Data extracts START

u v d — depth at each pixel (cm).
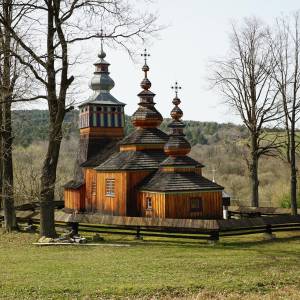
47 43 2552
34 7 2503
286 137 3675
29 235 2817
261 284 1698
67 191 4303
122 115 4412
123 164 3453
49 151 2631
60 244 2495
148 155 3538
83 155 4294
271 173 6850
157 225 2672
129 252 2281
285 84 3347
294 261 2056
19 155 5550
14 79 2775
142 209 3312
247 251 2298
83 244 2498
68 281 1683
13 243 2581
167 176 3225
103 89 4469
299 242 2586
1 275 1783
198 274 1809
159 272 1834
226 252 2269
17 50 2706
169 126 3328
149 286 1619
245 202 5016
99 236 2661
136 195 3400
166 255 2191
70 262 2031
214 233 2544
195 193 3181
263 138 3747
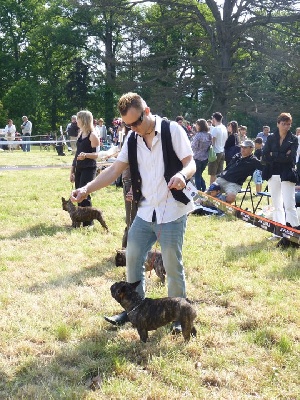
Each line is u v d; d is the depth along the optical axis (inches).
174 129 150.8
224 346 161.3
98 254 266.8
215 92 1517.0
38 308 189.6
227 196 377.7
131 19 1545.3
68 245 285.9
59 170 722.8
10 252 269.3
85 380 142.2
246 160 379.2
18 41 2150.6
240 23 1450.5
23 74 2166.6
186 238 308.5
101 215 317.4
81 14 1972.2
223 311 190.5
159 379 141.3
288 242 283.6
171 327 171.2
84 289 212.2
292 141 290.7
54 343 162.1
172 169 151.9
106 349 158.6
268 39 1435.8
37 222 348.2
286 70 1521.9
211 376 141.9
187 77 1540.4
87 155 311.9
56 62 2170.3
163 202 154.8
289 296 206.5
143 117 145.9
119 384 136.9
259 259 258.7
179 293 164.7
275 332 169.2
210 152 455.2
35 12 2133.4
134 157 154.3
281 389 136.2
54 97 2144.4
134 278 166.7
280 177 295.6
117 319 176.2
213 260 257.6
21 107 2030.0
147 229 160.7
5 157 930.1
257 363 150.3
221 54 1482.5
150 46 1827.0
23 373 144.3
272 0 1370.6
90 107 2174.0
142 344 160.9
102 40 2057.1
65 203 330.6
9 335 167.0
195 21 1526.8
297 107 1481.3
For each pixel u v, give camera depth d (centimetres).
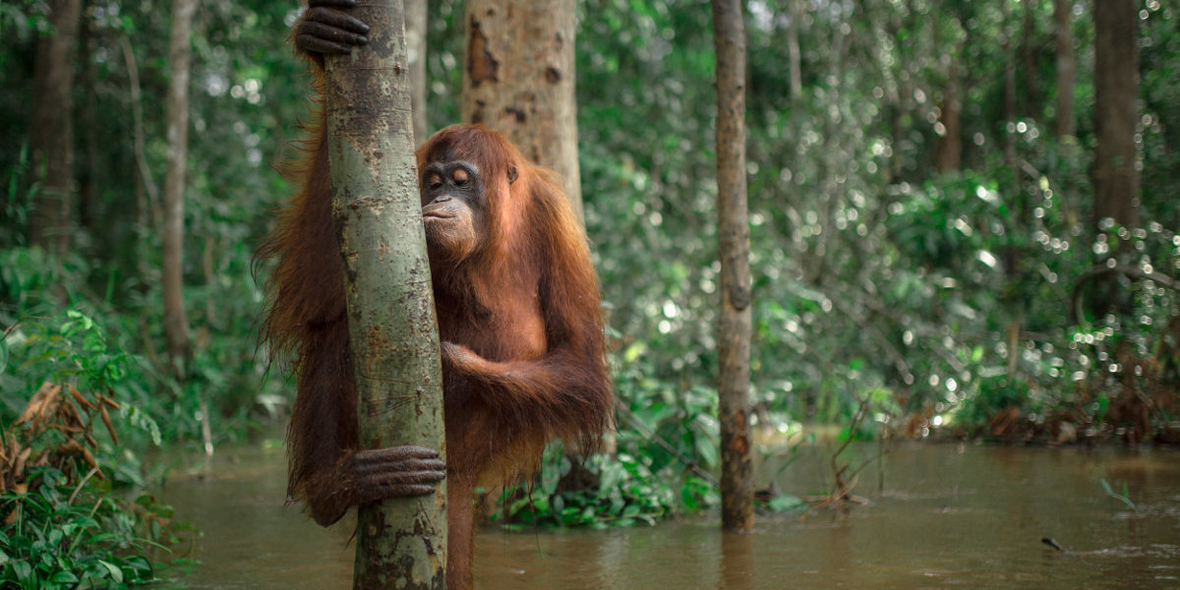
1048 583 364
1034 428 812
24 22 889
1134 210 1073
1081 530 464
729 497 484
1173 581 365
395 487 222
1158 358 800
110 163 1369
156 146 1418
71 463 428
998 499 554
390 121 227
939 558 409
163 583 375
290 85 1166
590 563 409
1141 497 551
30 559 350
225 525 500
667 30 1445
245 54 1248
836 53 1523
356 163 225
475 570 396
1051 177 1172
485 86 532
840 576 380
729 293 475
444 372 299
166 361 880
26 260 686
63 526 362
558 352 320
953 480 624
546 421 298
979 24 1802
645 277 1145
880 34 1727
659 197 1390
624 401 595
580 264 338
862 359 1077
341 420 296
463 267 308
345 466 257
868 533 466
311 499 286
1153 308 873
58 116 1031
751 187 1449
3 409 470
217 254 1148
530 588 365
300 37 229
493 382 285
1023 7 1775
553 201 342
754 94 1717
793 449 587
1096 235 1041
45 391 407
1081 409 798
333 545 450
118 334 785
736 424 480
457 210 298
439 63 1256
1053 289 1013
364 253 225
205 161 1280
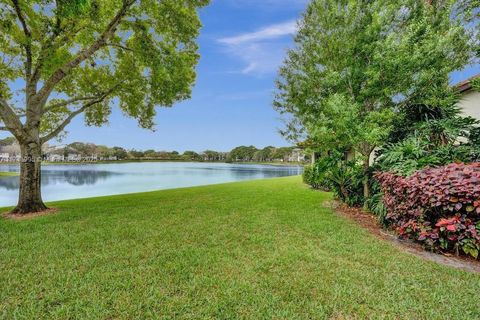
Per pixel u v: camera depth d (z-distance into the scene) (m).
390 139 6.61
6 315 2.48
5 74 8.66
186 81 10.02
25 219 6.72
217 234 4.93
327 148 6.71
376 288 2.95
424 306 2.61
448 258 3.79
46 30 7.67
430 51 5.32
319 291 2.89
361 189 7.30
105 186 21.20
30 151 8.02
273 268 3.47
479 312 2.51
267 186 13.91
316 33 6.70
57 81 8.49
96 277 3.22
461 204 3.57
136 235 4.91
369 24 5.88
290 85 7.27
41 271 3.40
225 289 2.94
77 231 5.27
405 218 4.43
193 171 46.31
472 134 5.90
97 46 8.75
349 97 6.19
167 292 2.88
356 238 4.66
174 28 9.27
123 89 10.39
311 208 7.37
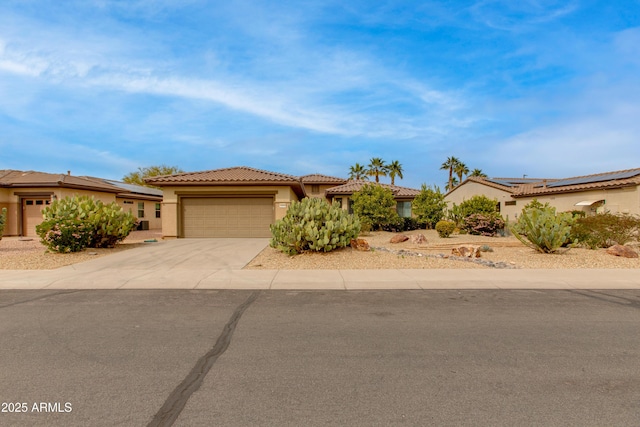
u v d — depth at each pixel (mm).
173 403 3486
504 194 29844
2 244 18453
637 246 14938
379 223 24625
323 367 4289
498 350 4809
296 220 13523
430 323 5973
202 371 4184
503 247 16406
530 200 27094
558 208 24703
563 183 26203
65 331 5578
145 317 6328
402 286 8930
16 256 13500
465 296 7930
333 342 5113
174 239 20281
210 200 21094
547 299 7641
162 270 10695
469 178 34281
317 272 10430
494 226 21859
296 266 11344
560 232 13242
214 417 3248
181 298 7762
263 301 7488
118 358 4555
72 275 10000
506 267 11289
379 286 8930
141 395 3639
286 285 9008
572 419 3211
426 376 4051
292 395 3637
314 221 13156
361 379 3980
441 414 3287
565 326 5805
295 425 3121
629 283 9156
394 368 4262
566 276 9875
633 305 7133
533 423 3145
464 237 20969
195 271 10539
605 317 6305
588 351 4773
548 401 3514
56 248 13852
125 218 16203
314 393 3674
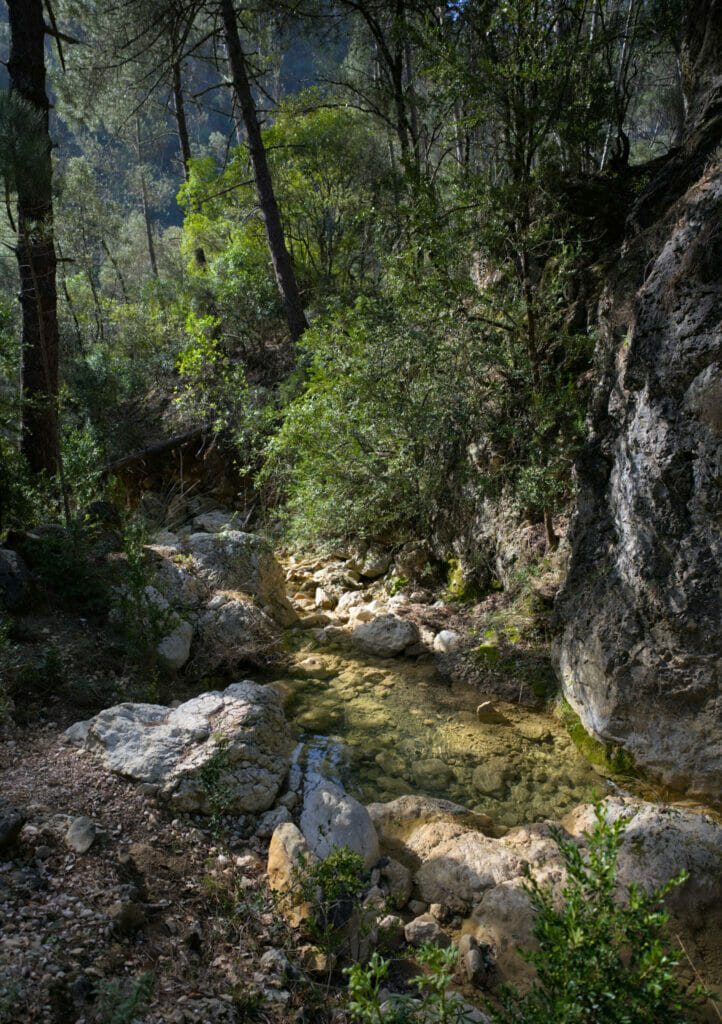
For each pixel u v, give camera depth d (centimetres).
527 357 634
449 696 556
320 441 786
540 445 594
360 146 1266
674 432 418
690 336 407
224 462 1127
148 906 305
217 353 1155
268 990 279
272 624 655
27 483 702
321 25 1220
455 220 621
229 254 1277
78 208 1595
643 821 376
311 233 1337
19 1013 233
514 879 352
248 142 1105
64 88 1341
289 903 325
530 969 304
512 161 566
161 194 3166
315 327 1009
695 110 541
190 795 387
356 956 306
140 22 1195
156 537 814
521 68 541
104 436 1187
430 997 237
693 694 412
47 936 268
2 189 684
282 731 454
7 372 737
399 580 756
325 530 821
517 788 444
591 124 604
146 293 1459
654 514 432
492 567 680
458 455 720
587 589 501
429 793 439
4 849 307
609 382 515
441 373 688
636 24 676
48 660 474
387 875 362
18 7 824
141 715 437
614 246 629
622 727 448
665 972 208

Data extracts END

### Work to complete
When you copy the lines above, drop the pictures and keep everything else exact.

### Result for this exercise
u v d — depth at each pixel (cm).
47 43 2552
34 7 2503
286 137 3675
29 235 2817
261 284 1698
67 191 4303
122 115 4412
123 164 3453
49 151 2631
60 244 2495
148 155 3538
83 155 4294
271 173 6850
157 225 2672
129 252 2281
285 84 3347
294 261 2056
19 155 5550
14 79 2775
142 209 3312
247 251 2298
83 244 2498
68 281 1683
13 243 2581
167 176 3225
103 89 4469
299 242 2586
1 275 1783
198 274 1809
159 272 1834
226 252 2269
17 50 2706
169 126 3328
149 286 1619
245 202 5016
99 236 2661
136 195 3400
166 255 2191
70 262 2031
214 233 2544
195 193 3181
263 138 3747
Each line is u v d; d is the depth along the optical axis (inches).
174 129 150.8
224 346 161.3
98 254 266.8
215 92 1517.0
38 308 189.6
227 196 377.7
131 19 1545.3
68 245 285.9
59 170 722.8
10 252 269.3
85 380 142.2
246 160 379.2
18 41 2150.6
240 23 1450.5
23 74 2166.6
186 238 308.5
101 215 317.4
81 14 1972.2
223 311 190.5
159 379 141.3
288 242 283.6
171 327 171.2
84 289 212.2
292 141 290.7
54 343 162.1
172 169 151.9
106 349 158.6
268 39 1435.8
37 222 348.2
286 70 1521.9
211 376 141.9
187 77 1540.4
87 155 311.9
56 62 2170.3
163 202 154.8
289 296 206.5
143 117 145.9
119 384 136.9
259 259 258.7
179 293 164.7
275 332 169.2
210 152 455.2
35 12 2133.4
134 157 154.3
281 389 136.2
54 97 2144.4
134 278 166.7
280 177 295.6
117 319 176.2
213 260 257.6
21 107 2030.0
147 229 160.7
5 157 930.1
257 363 150.3
221 54 1482.5
150 46 1827.0
23 373 144.3
272 0 1370.6
90 107 2174.0
142 344 160.9
102 40 2057.1
65 203 330.6
9 335 167.0
195 21 1526.8
297 107 1481.3
For each pixel u v, give camera depth d (centimetres).
1048 583 364
1034 428 812
24 22 889
1134 210 1073
1081 530 464
729 497 484
1173 581 365
395 487 222
1158 358 800
110 163 1369
156 146 1418
71 463 428
998 499 554
390 121 227
939 558 409
163 583 375
290 85 1166
590 563 409
1141 497 551
30 559 350
225 525 500
667 30 1445
245 54 1248
836 53 1523
356 163 225
475 570 396
1051 177 1172
485 86 532
840 576 380
729 293 475
444 372 299
166 361 880
26 260 686
63 526 362
558 352 320
953 480 624
546 421 298
979 24 1802
645 277 1145
880 34 1727
659 197 1390
624 401 595
580 264 338
862 359 1077
341 420 296
463 267 308
345 466 257
868 533 466
311 499 286
1153 308 873
58 116 1031
751 187 1449
3 409 470
217 254 1148
530 588 365
300 37 229
493 382 285
1023 7 1775
553 201 342
754 94 1717
793 449 587
1096 235 1041
45 391 407
1081 409 798
333 545 450
118 334 785
736 424 480
457 210 298
439 63 1256
1053 289 1013
364 253 225
205 161 1280
Per pixel u v: camera depth d (z-distance into the scene) (m).
390 139 6.61
6 315 2.48
5 74 8.66
186 81 10.02
25 219 6.72
217 234 4.93
327 148 6.71
376 288 2.95
424 306 2.61
448 258 3.79
46 30 7.67
430 51 5.32
319 291 2.89
361 189 7.30
105 186 21.20
30 151 8.02
273 268 3.47
479 312 2.51
267 186 13.91
316 33 6.70
57 81 8.49
96 277 3.22
461 204 3.57
136 235 4.91
369 24 5.88
290 85 7.27
41 271 3.40
225 289 2.94
77 231 5.27
405 218 4.43
193 171 46.31
472 134 5.90
97 46 8.75
349 97 6.19
167 292 2.88
356 238 4.66
174 28 9.27
123 89 10.39
311 208 7.37
u v d — depth at each pixel (mm).
173 403 3486
504 194 29844
2 244 18453
637 246 14938
379 223 24625
323 367 4289
498 350 4809
296 220 13523
430 323 5973
202 371 4184
503 247 16406
530 200 27094
558 208 24703
563 183 26203
65 331 5578
145 317 6328
402 286 8930
16 256 13500
465 296 7930
333 342 5113
174 239 20281
210 200 21094
547 299 7641
162 270 10695
469 178 34281
317 272 10430
494 226 21859
296 266 11344
560 232 13242
214 417 3248
181 298 7762
263 301 7488
118 358 4555
72 275 10000
506 267 11289
379 286 8930
141 395 3639
286 285 9008
572 419 3211
426 376 4051
292 395 3637
314 221 13156
361 379 3980
441 414 3287
565 326 5805
295 425 3121
629 283 9156
394 368 4262
566 276 9875
633 305 7133
533 423 3145
464 237 20969
195 271 10539
605 317 6305
588 351 4773
548 401 3514
56 248 13852
125 218 16203
314 393 3674
For each pixel u v, give camera depth d (centimetres).
527 357 634
449 696 556
320 441 786
540 445 594
360 146 1266
674 432 418
690 336 407
224 462 1127
148 906 305
217 353 1155
268 990 279
272 624 655
27 483 702
321 25 1220
455 220 621
229 254 1277
78 208 1595
643 821 376
311 233 1337
19 1013 233
514 879 352
248 142 1105
64 88 1341
289 903 325
530 969 304
512 161 566
161 194 3166
315 327 1009
695 110 541
190 795 387
356 956 306
140 22 1195
156 537 814
521 68 541
104 436 1187
430 997 237
693 694 412
47 936 268
2 189 684
282 731 454
7 372 737
399 580 756
325 530 821
517 788 444
591 124 604
146 293 1459
654 514 432
492 567 680
458 455 720
587 589 501
429 793 439
4 849 307
609 382 515
441 373 688
636 24 676
48 660 474
387 875 362
18 7 824
141 715 437
614 246 629
622 727 448
665 972 208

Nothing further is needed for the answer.